My laboratory conducts basic research on the molecular biology of breast cancer development and progression with C/EBP transcription factors as pivots for our mechanistic studies. We use genetic mouse models, human cell lines, patient-derived xenografts and patient samples for clinically relevant context. The long-term goal of the program is to molecularly define how breast cancer cells respond and adapt to various microenvironments for survival and how they also exploit these mechanisms for continued sustenance. In-depth understanding of these mechanisms may lead to better treatment strategies of metastatic disease in the clinic. 

Gene expression analyses in human tissues show that CEBPD expression is downregulated in breast cancer and is part of a 70-gene expression signature that predicts longer patient survival. These observations and studies in cell lines had suggested that C/EBPδ functions as a tumor suppressor.
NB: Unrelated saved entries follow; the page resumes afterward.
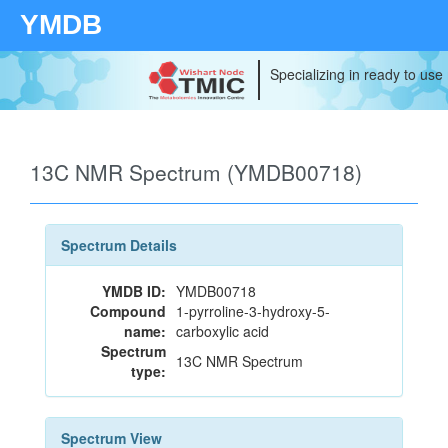
YMDB
Specializing in ready to use
13C NMR Spectrum (YMDB00718)
Spectrum Details
YMDB ID:
YMDB00718
Compound
1-pyrroline-3-hydroxy-5-
name:
carboxylic acid
Spectrum
13C NMR Spectrum
type:
Spectrum View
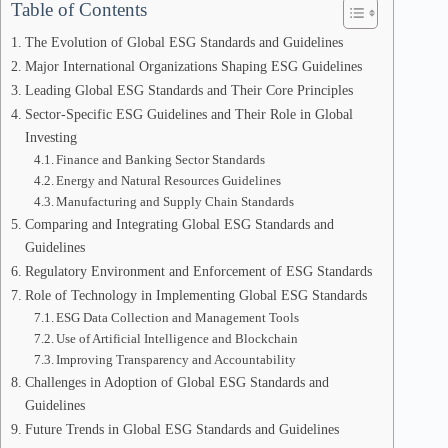
Table of Contents
The Evolution of Global ESG Standards and Guidelines
Major International Organizations Shaping ESG Guidelines
Leading Global ESG Standards and Their Core Principles
Sector-Specific ESG Guidelines and Their Role in Global
Investing
Finance and Banking Sector Standards
Energy and Natural Resources Guidelines
Manufacturing and Supply Chain Standards
Comparing and Integrating Global ESG Standards and
Guidelines
Regulatory Environment and Enforcement of ESG Standards
Role of Technology in Implementing Global ESG Standards
ESG Data Collection and Management Tools
Use of Artificial Intelligence and Blockchain
Improving Transparency and Accountability
Challenges in Adoption of Global ESG Standards and
Guidelines
Future Trends in Global ESG Standards and Guidelines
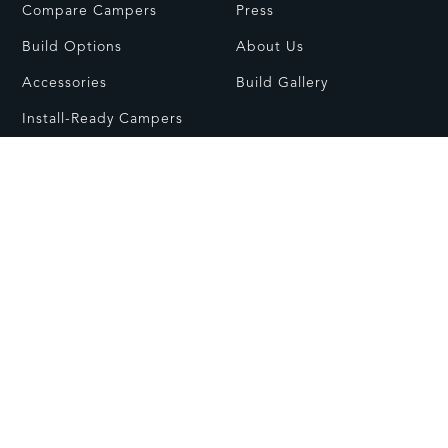
Compare Campers
Press
Build Options
About Us
Accessories
Build Gallery
Install-Ready Campers
RESOURCES
CONTACT
FAQs
Contact Us
Dealer Network
Visit Showroom
Owners Guides
Customer Care
© All rights reserved.
Care & Usage
Warranty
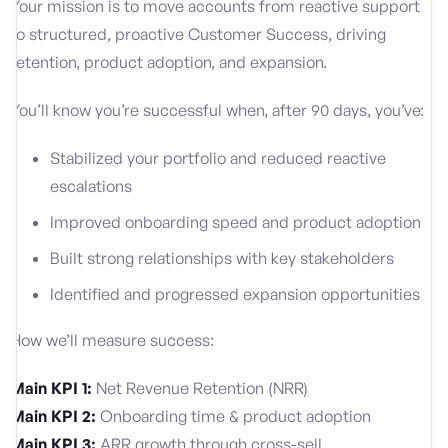
Your mission is to move accounts from reactive support
to structured, proactive Customer Success, driving
retention, product adoption, and expansion.
You’ll know you’re successful when, after 90 days, you’ve:
Stabilized your portfolio and reduced reactive
escalations
Improved onboarding speed and product adoption
Built strong relationships with key stakeholders
Identified and progressed expansion opportunities
How we’ll measure success:
Main KPI 1:
Net Revenue Retention (NRR)
Main KPI 2:
Onboarding time & product adoption
Main KPI 3:
ARR growth through cross-sell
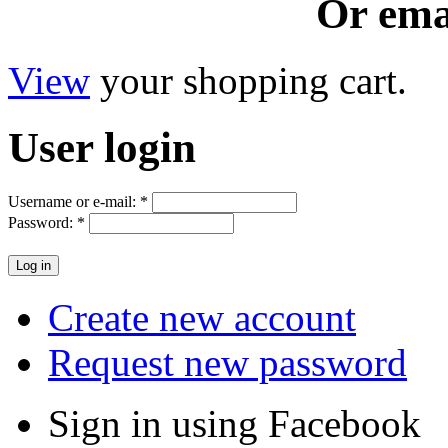
Or ema
View
your shopping cart.
User
login
Username or e-mail:
*
Password:
*
Create new account
Request new password
Sign in using Facebook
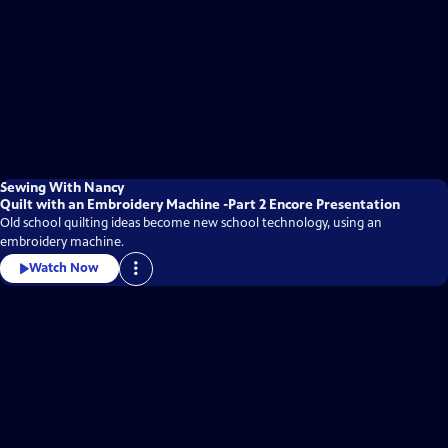
Sewing With Nancy
Quilt with an Embroidery Machine -Part 2 Encore Presentation
Old school quilting ideas become new school technology, using an
embroidery machine.
Watch Now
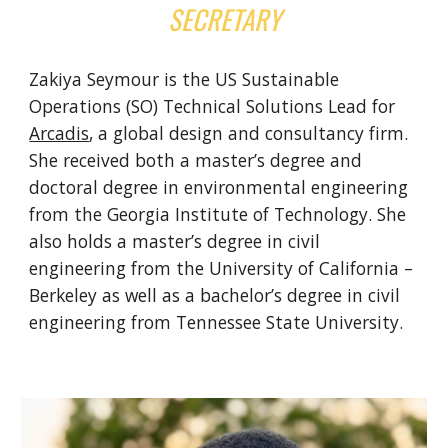
SECRETARY
Zakiya Seymour is the US Sustainable
Operations (SO) Technical Solutions Lead for
Arcadis
, a global design and consultancy firm.
She received both a master’s degree and
doctoral degree in environmental engineering
from the Georgia Institute of Technology. She
also holds a master’s degree in civil
engineering from the University of California –
Berkeley as well as a bachelor’s degree in civil
engineering from Tennessee State University.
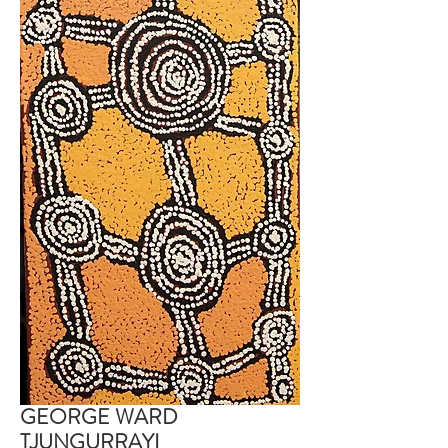
GEORGE WARD
TJUNGURRAYI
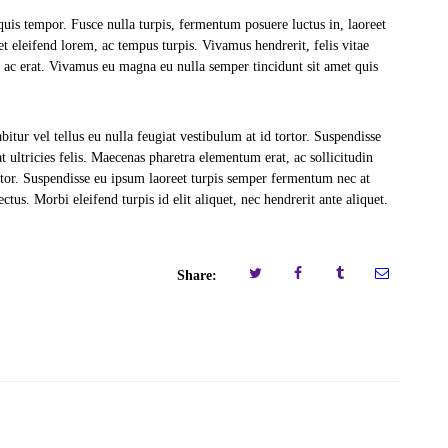
quis tempor. Fusce nulla turpis, fermentum posuere luctus in, laoreet
amet eleifend lorem, ac tempus turpis. Vivamus hendrerit, felis vitae
 ac erat. Vivamus eu magna eu nulla semper tincidunt sit amet quis
bitur vel tellus eu nulla feugiat vestibulum at id tortor. Suspendisse
at ultricies felis. Maecenas pharetra elementum erat, ac sollicitudin
uctor. Suspendisse eu ipsum laoreet turpis semper fermentum nec at
ctus. Morbi eleifend turpis id elit aliquet, nec hendrerit ante aliquet.
Share:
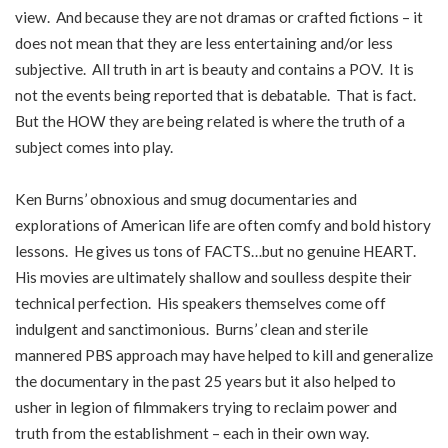
view. And because they are not dramas or crafted fictions – it
does not mean that they are less entertaining and/or less
subjective. All truth in art is beauty and contains a POV. It is
not the events being reported that is debatable. That is fact.
But the HOW they are being related is where the truth of a
subject comes into play.
Ken Burns’ obnoxious and smug documentaries and
explorations of American life are often comfy and bold history
lessons. He gives us tons of FACTS…but no genuine HEART.
His movies are ultimately shallow and soulless despite their
technical perfection. His speakers themselves come off
indulgent and sanctimonious. Burns’ clean and sterile
mannered PBS approach may have helped to kill and generalize
the documentary in the past 25 years but it also helped to
usher in legion of filmmakers trying to reclaim power and
truth from the establishment – each in their own way.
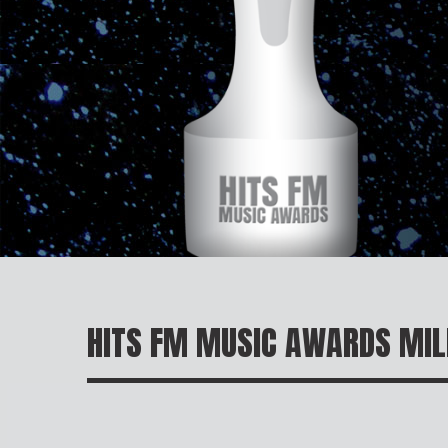
HITS FM MUSIC AWARDS MI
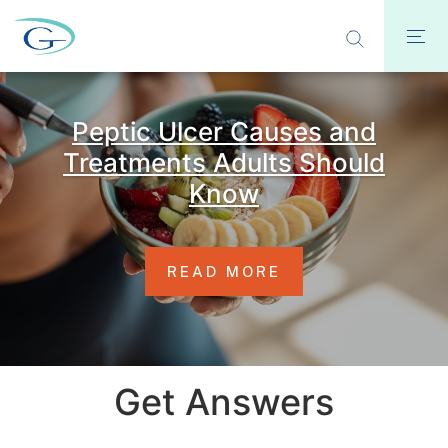
Peptic Ulcer Causes and
Treatments Adults Should
Know
READ MORE
Get Answers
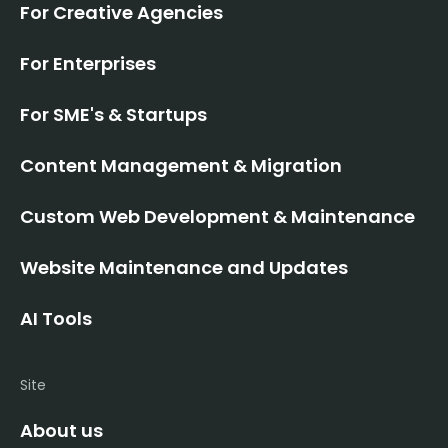
For Creative Agencies
For Enterprises
For SME's & Startups
Content Management & Migration
Custom Web Development & Maintenance
Website Maintenance and Updates
AI Tools
Site
About us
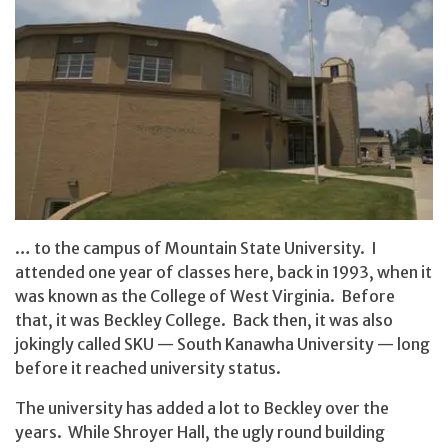
… to the campus of Mountain State University. I
attended one year of classes here, back in 1993, when it
was known as the College of West Virginia. Before
that, it was Beckley College. Back then, it was also
jokingly called SKU — South Kanawha University — long
before it reached university status.
The university has added a lot to Beckley over the
years. While Shroyer Hall, the ugly round building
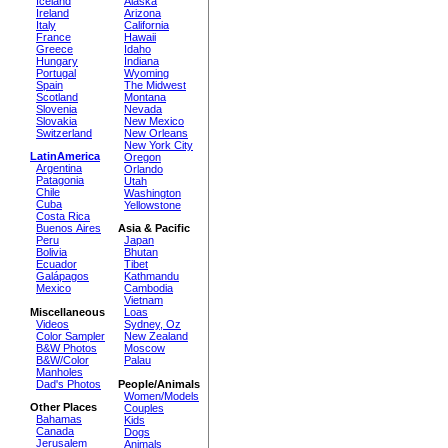
Iceland
Alaska
Ireland
Arizona
Italy
California
France
Hawaii
Greece
Idaho
Hungary
Indiana
Portugal
Wyoming
Spain
The Midwest
Scotland
Montana
Slovenia
Nevada
Slovakia
New Mexico
Switzerland
New Orleans
New York City
LatinAmerica
Oregon
Argentina
Orlando
Patagonia
Utah
Chile
Washington
Cuba
Yellowstone
Costa Rica
Buenos Aires
Asia & Pacific
Peru
Japan
Bolivia
Bhutan
Ecuador
Tibet
Galápagos
Kathmandu
Mexico
Cambodia
Vietnam
Miscellaneous
Loas
Videos
Sydney, Oz
Color Sampler
New Zealand
B&W Photos
Moscow
B&W/Color
Palau
Manholes
Dad's Photos
People/Animals
Women/Models
Other Places
Couples
Bahamas
Kids
Canada
Dogs
Jerusalem
Animals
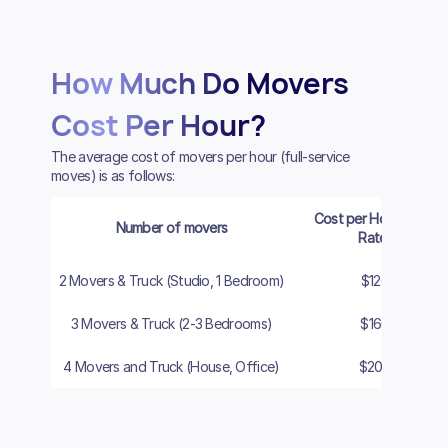
How Much Do Movers
Cost Per Hour?
The average cost of movers per hour (full-service
moves) is as follows:
Cost per Hour (Cash
Number of movers
Rate)
2 Movers & Truck (Studio, 1 Bedroom)
$120
3 Movers & Truck (2-3 Bedrooms)
$160
4 Movers and Truck (House, Office)
$200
Our contributions to elucidate the tumor suppressor-like functions of C/EBPδ in mammary epithelial cells include the findings that C/EBPδ augments cyclin D1 protein degradation by the APC/Ccdc27 pathway (Pawar et al., 2010), inhibits the Src tyrosine kinase-induced transformation of breast epithelial cell lines (Sarkar et al., 2012), and augments DNA repair (Huang et al., 2004; Wang et al., 2010). We also obtained the first in vivo evidence of C/EBPδ's tumor-suppressing role, by crossing Cebpd null mice with transgenic MMTV-Neu mice, a model for stochastic mammary tumorigenesis (Balamurugan et al., 2010). Unexpectedly, this approach revealed an additional role of C/EBPδ in promoting metastatic tumor progression. We subsequently discovered that C/EBPδ augments hypoxic and inflammatory signaling events, which are both associated with promoting metastasis, by suppressing expression of FBXW7α (Balamurugan et al., 2010, 2013). FBXW7α is a substrate-binding subunit of the SCF polyubiquitination complex and a bona fide tumor suppressor for several epithelial cancers because it targets a number of oncoproteins for degradation. Our finding that C/EBPδ represses FBXW7α in tumor cells and macrophages suggested alternative roles for C/EBPδ in tumor development, both within mammary epithelial cells and in the tumor microenvironment (Balamurugan et al., 2010, 2013). In addition, we discovered two degradation pathways that downregulate C/EBPδ protein levels: the pro-oncogenic SIAH2 ubiquitin ligase pathway and a pathway requiring the tumor suppressor SCF-FBXW7 ubiquitin ligase (Sarkar et al., 2012; Balamurugan et al., 2013). These findings further corroborate the dual nature of C/EBPδ's functions (see also Balamurugan and Sterneck, 2013).

Our current research is designed to determine the diverse functions of C/EBPδ in tumorigenesis, to elucidate the molecular mechanisms of C/EBPδ signaling and of the switch between its different functions. Specifically, we are identifying target genes of C/EBPδ that mediate its tumor suppressor or tumor promoter function within mammary epithelial cells. Through ChIP-Seq and mRNA-Seq approaches we have identified several new target genes whose expression correlates with better outcome for breast cancer patients, and we are investigating their functions in breast tumor cells. To study tumor promotion by C/EBPδ, we focus on hypoxia and inflammation as mediators of epithelial-mesenchymal transition and cancer cell stemness. We are also investigating the contributions of C/EBPδ functions in the tumor microenvironment on mammary tumor development. Towards this goal, we have recently developed mice with a conditional knockout allele of C/EBPδ.

Collectively, these approaches will provide deeper insight into the molecular mechanisms that modulate mammary epithelial cell biology and may allow us to better understand the complexity and diversity of cellular processes in normal development and breast cancer.